The More the Merrier: On Evolving Five-valued Spectra Boolean Functions

TL;DR

This paper explores evolving five-valued spectra Boolean functions, demonstrating that a tree encoding approach effectively produces functions with high nonlinearity across various sizes.

Contribution

It introduces a novel focus on five-valued spectra Boolean functions and compares encoding methods, identifying tree encoding as superior for this task.

Findings

Tree encoding outperforms other encodings in evolving five-valued Boolean functions.

High nonlinearity functions are successfully generated across multiple sizes.

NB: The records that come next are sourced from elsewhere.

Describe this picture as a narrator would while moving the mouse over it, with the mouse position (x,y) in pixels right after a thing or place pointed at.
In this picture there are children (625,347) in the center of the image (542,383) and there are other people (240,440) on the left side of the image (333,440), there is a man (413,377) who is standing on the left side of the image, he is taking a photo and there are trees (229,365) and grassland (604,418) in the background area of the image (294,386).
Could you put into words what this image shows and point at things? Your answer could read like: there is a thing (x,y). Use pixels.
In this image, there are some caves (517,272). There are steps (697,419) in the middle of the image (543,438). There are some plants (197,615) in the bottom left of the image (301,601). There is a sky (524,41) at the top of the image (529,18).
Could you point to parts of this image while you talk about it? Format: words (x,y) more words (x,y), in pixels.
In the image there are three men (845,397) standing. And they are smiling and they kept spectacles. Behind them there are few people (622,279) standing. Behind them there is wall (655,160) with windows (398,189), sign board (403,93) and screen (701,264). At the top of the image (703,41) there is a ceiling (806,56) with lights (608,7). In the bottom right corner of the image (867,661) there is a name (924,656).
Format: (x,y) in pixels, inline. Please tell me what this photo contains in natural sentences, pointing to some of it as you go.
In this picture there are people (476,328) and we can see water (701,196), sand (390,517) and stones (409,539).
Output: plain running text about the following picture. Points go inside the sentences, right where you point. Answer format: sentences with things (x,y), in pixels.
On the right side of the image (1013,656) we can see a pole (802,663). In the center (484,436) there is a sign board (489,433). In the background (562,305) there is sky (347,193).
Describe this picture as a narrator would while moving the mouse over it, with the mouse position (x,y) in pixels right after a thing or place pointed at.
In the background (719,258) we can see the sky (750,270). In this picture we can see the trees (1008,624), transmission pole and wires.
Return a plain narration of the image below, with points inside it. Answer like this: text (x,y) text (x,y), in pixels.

The study provides insights into the optimization of Boolean functions with specific spectral properties.

Abstract

Evolving Boolean functions with specific properties is an interesting optimization problem since, depending on the combination of properties and Boolean function size, the problem can range from very simple to (almost) impossible to solve. Moreover, some problems are more interesting as there may be only a few options for generating the required Boolean functions. This paper investigates one such problem: evolving five-valued spectra Boolean functions, which are the functions whose Walsh-Hadamard coefficients can only take five distinct values. We experimented with three solution encodings, two fitness functions, and 12 Boolean function sizes and showed that the tree encoding is superior to other choices, as we can obtain five-valued Boolean functions with high nonlinearity.